Juror discharged after falling asleep

06:13, Feb 08 2010

A judge today discharged a juror who appeared to doze off during a murder trial in the High Court at Napier.

After concerns were raised by defence counsel about the woman's apparent inability to remain awake, Justice Alan Mackenzie met with the juror in chambers and she was discharged. He said he would continue the trial, which is expected to continue into next week, with the 11 remaining jurors.

The incident happened on the opening day of the trial of Hulio Henry Ataria, 23, who is charged with the murder of agricultural contractor Mark McCutcheon in January last year outside the Sandford Arms Tavern in the Central Hawke's Bay rural township of Ongaonga.

Mr McCutcheon was stabbed during a confrontation in the tavern's carpark but drove away. He was found dead from stab wounds in his utility several kilometres away the following morning.

Opening the Crown case, prosecutor Nicola Graham, said Mr McCutcheon, the father of three, lived locally and had been at the tavern on January 22. During the evening a patched Mongrel Mob member, whose name has been suppressed, came into the tavern accompanied by Ataria, who was a gang "prospect" or potential member.

The publican, Patrick Quin, approached the mob member and told him to take his patch off or leave the tavern. The man and Ataria went outside into the carpark where the mob member began abusing his girlfriend who was sitting in the back seat of a car. Witnesses said he had "laid into her" with punches and at some point, Mark McCutcheon had intervened, telling him to stop.
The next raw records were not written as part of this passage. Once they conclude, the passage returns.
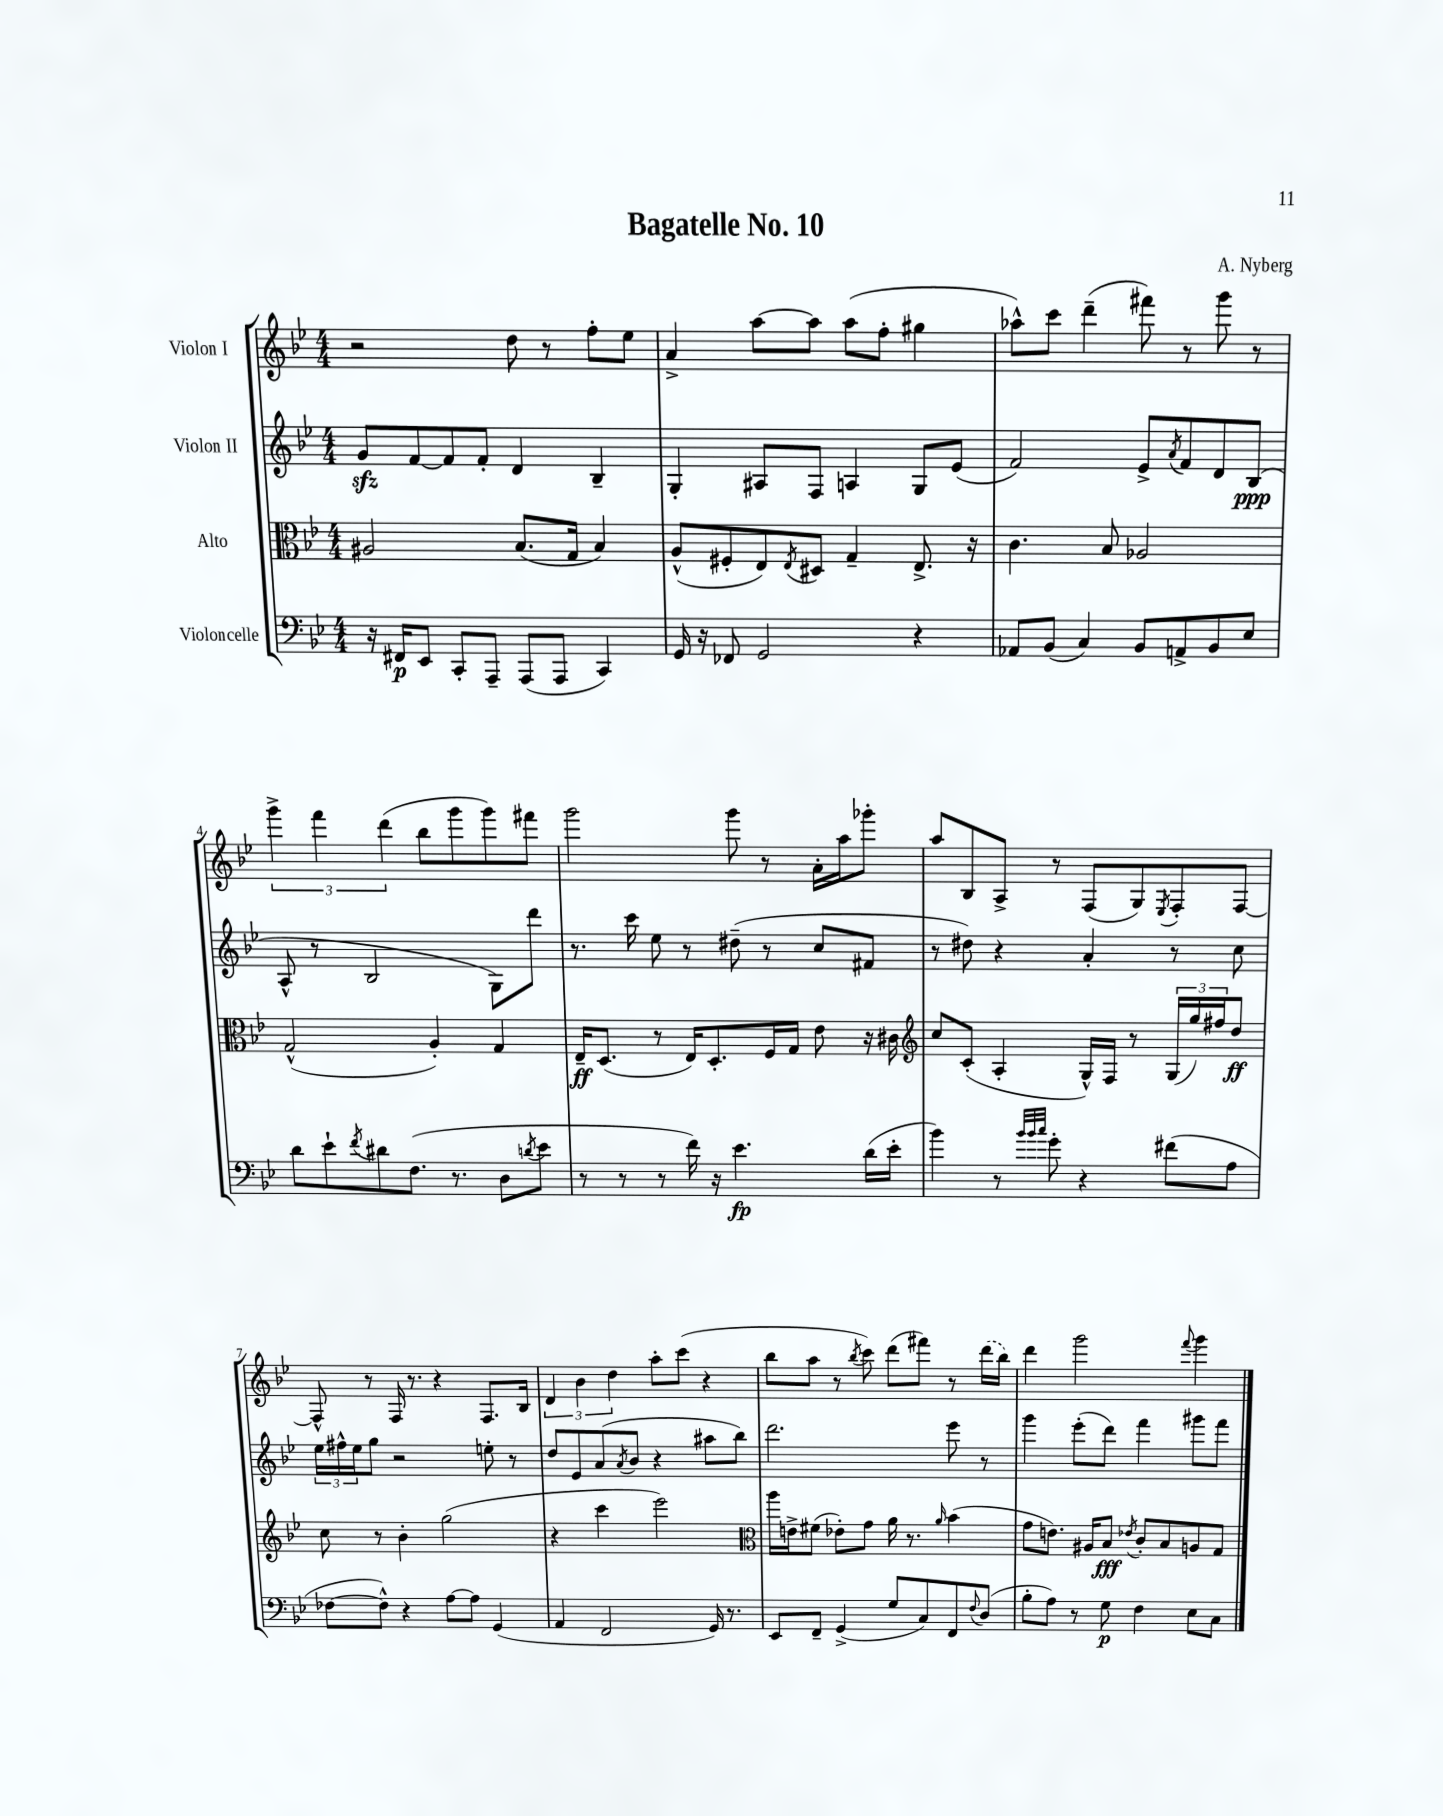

**kern	**dynam	**kern	**dynam	**kern	**dynam	**kern
*part4	*part4	*part3	*part3	*part2	*part2	*part1
*staff4	*staff4	*staff3	*staff3	*staff2	*staff2	*staff1
*I"Violoncelle	*	*I"Alto	*	*I"Violon II	*	*I"Violon I
*clefF4	*	*clefC3	*	*clefG2	*	*clefG2
*k[b-e-]	*	*k[b-e-]	*	*k[b-e-]	*	*k[b-e-]
*M4/4	*	*M4/4	*	*M4/4	*	*M4/4
=1	=1	=1	=1	=1	=1	=1
16r	.	2A#X/	.	8gzz/L	.	2r
16FF#X/KL	p	.	.	.	.	.
8EE-/J	.	.	.	[8f/	.	.
8CC'/L	.	.	.	8f/]	.	.
8AAA~/J	.	.	.	8f'/J	.	.
(8AAA/L	.	(8.B-/L	.	4d/	.	8dd\
8AAA/J	.	.	.	.	.	8r
.	.	16G/Jk	.	.	.	.
4CC/)	.	4B-/)	.	4B-~/	.	8ff'\L
.	.	.	.	.	.	8ee-\J
=2	=2	=2	=2	=2	=2	=2
16GG/	.	(8A^^/L	.	4G'/	.	4a^/
16r	.	.	.	.	.	.
8FF-X/	.	8F#X'/	.	.	.	.
2GG/	.	8E-/)	.	8A#X/L	.	[8aa\L
.	.	8qE-/	.	.	.	.
.	.	8D#X/J	.	8F/J	.	8aa\J]
.	.	4G~/	.	4An/	.	(8aa\L
.	.	.	.	.	.	8ff'\J
4r	.	8.E-^/	.	8G/L	.	4gg#X\
.	.	.	.	(8e-/J	.	.
.	.	16r	.	.	.	.
=3	=3	=3	=3	=3	=3	=3
8AA-X/L	.	4.c\	.	2f/)	.	8aa-X^^\L)
(8BB-/J	.	.	.	.	.	8ccc\J
4C/)	.	.	.	.	.	(4ddd~\
.	.	8B-/	.	.	.	.
8BB-/L	.	2A-X/	.	8e-^/L	.	8fff#X\)
.	.	.	.	8qa/	.	.
8AAn^/	.	.	.	8f/	.	8r
8BB-/	.	.	.	8d/	.	8ggg\
8E-/J	.	.	.	(8B-/J	ppp	8r
!!LO:LB:g=z
=4	=4	=4	=4	=4	=4	=4
8d\L	.	(2G^^/	.	8A^^/	.	6ggg^\
8e-`\	.	.	.	8r	.	.
.	.	.	.	.	.	6fff\
8qf/	.	.	.	.	.	.
8d#X\	.	.	.	2B-/	.	.
.	.	.	.	.	.	(6ddd\
(8.F\J	.	.	.	.	.	.
.	.	4A'/)	.	.	.	8bb-\L
8.r	.	.	.	.	.	.
.	.	.	.	.	.	8ggg\
8D\L	.	4G/	.	8G\L)	.	8ggg\)
8qdn/	.	.	.	.	.	.
8e-\J	.	.	.	8ddd\J	.	8fff#X\J
=5	=5	=5	=5	=5	=5	=5
8r	.	16E-~/KL	ff	8.r	.	2ggg\
.	.	(8.D/J	.	.	.	.
8r	.	.	.	.	.	.
.	.	.	.	16ccc\	.	.
8r	.	8r	.	8ee-\	.	.
16f\)	.	16E-/KL)	.	8r	.	.
16r	.	8.D'/	.	.	.	.
4.e-\	fp	.	.	(8dd#X~\	.	8ggg\
.	.	16F/L	.	8r	.	8r
.	.	16G/JJ	.	.	.	.
.	.	8e-\	.	8cc/L	.	16a'\LL
.	.	.	.	.	.	16aa\J
(16d\LL	.	16r	.	8f#X/J	.	8ggg-X'\J
16e-'\JJ	.	16c#X\	.	.	.	.
=6	=6	=6	=6	=6	=6	=6
*	*	*clefG2	*	*	*	*
4b-\)	.	8cc/L	.	8r	.	8aa/L
.	.	(8c'/J	.	8dd#X\)	.	8B-/
8r	.	4A'/	.	4r	.	8A^/J
32qqb-/LLL	.	.	.	.	.	.
32qqb-/	.	.	.	.	.	.
32qqcc/JJJ	.	.	.	.	.	.
8g'\	.	.	.	.	.	8r
4r	.	16G^^/LL)	.	4a'/	.	(8F/L
.	.	16F/JJ	.	.	.	.
.	.	8r	.	.	.	8G/)
.	.	.	.	.	.	8qE-/
(8f#X\L	.	(24G/LL	.	8r	.	8F'/
.	.	24gg/)	.	.	.	.
.	.	24ff#X/J	.	.	.	.
8A\J	.	8dd/J	ff	8cc\	.	[8F/J
!!LO:LB:g=z
=7	=7	=7	=7	=7	=7	=7
[8F-X\L	.	8cc\	.	24ee-\LL	.	8F^^/]
.	.	.	.	24ff#X^^\	.	.
.	.	.	.	24ee-\J	.	.
8F-^^\J])	.	8r	.	8gg\J	.	8r
4r	.	4b-'\	.	2r	.	16F/
.	.	.	.	.	.	8.r
[8A\L	.	(2gg\	.	.	.	4r
8A\J]	.	.	.	.	.	.
(4GG/	.	.	.	8een'\	.	8.F/L
.	.	.	.	8r	.	.
.	.	.	.	.	.	16B-/Jk
=8	=8	=8	=8	=8	=8	=8
4AA/	.	4r	.	8dd/L	.	6d/
.	.	.	.	8e-/	.	.
.	.	.	.	.	.	6b-\
2FF/	.	4ccc\	.	(8a/	.	.
.	.	.	.	.	.	6dd\
.	.	.	.	8qa/	.	.
.	.	.	.	8b-/J	.	.
.	.	2eee-\)	.	4r	.	8aa'\L
.	.	.	.	.	.	(8ccc\J
16GG/)	.	.	.	8aa#X\L	.	4r
8.r	.	.	.	.	.	.
.	.	.	.	8bb-\J)	.	.
=9	=9	=9	=9	=9	=9	=9
*	*	*clefC3	*	*	*	*
8EE-/L	.	16aa\LL	.	2.ddd\	.	8bb-\L
.	.	16en^\J	.	.	.	.
8FF~/J	.	(8f#X\J	.	.	.	8aa\J
(4GG^/	.	8e-X'\L)	.	.	.	8r
.	.	.	.	.	.	8qbb-/
.	.	8g\J	.	.	.	8ccc\)
8G/L	.	16a\	.	.	.	(8ddd\L
.	.	8.r	.	.	.	.
8C/)	.	.	.	.	.	8fff#X\J)
.	.	16qqa/	.	.	.	.
8FF/	.	(4b-\	.	8eee-\	.	8r
8qqF/	.	.	.	.	.	.
(8D/J	.	.	.	8r	.	(16ddd\LL
.	.	.	.	.	.	16bb-\JJ)
=10	=10	=10	=10	=10	=10	=10
8B-'\L	.	8g\L	.	4ggg\	.	4ddd\
8A\J)	.	8.en\J)	.	.	.	.
8r	.	.	.	(8eee-'\L	.	2ggg\
.	.	16A#X/KL	.	.	.	.
8G\	p	8B-/J	fff	8ddd\J)	.	.
.	.	8qe-X/	.	.	.	.
4F\	.	8c'/L	.	4fff\	.	.
.	.	8B-/	.	.	.	.
.	.	.	.	.	.	8qqfff/
8E-\L	.	8An/	.	8ggg#X\L	.	4ggg\
8C\J	.	8G/J	.	8fff\J	.	.
==	==	==	==	==	==	==
*-	*-	*-	*-	*-	*-	*-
When the mob member ignored him, Mr McCutcheon said he would get his gun and walked across the road to his ute. The mob member told Ataria to "deal with him".

Mr McCutcheon produced a gun case from the ute, which he threw at Ataria.

At some stage during the confrontation, Mr McCutcheon was stabbed three times, twice in the chest and once in the back by Ataria. The lower chest wound penetrated his heart and subsequently proved fatal.

Mr McCutcheon drove off in his ute but did not arrive home. A search by friends and family the next morning found him dead in his ute, which had run off the road into a paddock.

Ms Graham said it had been accepted that Ataria had stabbed Mr McCutcheon and the issue was whether it was in self-defence or in the defence of another person.

Defence counsel Paul Mabey said his client would deny any murderous intent.

"This is not a case about the Mongrel Mob versus the rest. It is not a case where you are judging people on an emotional level. This is a case about human behaviour," he told the jury.

Publican Patrick Quin (crrct) gave evidence of telling the mob member to leave because of his patch and described the man's attitude as "aggressive".

He said he went outside after someone told him something was happening in the carpark outside the tavern.

He saw several people coming from another carpark across the road, where Mr McCutcheon's ute was parked. He saw someone carrying the gun case and the group stopped near the car where the girlfriend was sitting in the back seat.

One of Mr McCutcheon's friends handed Mr Quin the gun case, which had not been opened, and he took it inside for safekeeping.

When he went back outside, people were standing around waiting to see if anything was going to happen. He remembered seeing Mr McCutcheon drive away in his ute.

Mr Quin's evidence was interrupted after the defence counsel asked to talk to the judge in chambers.

After a brief adjournment, Justice Mackenzie told the remaining 11 jurors that their fellow juror would take no further part in the trial.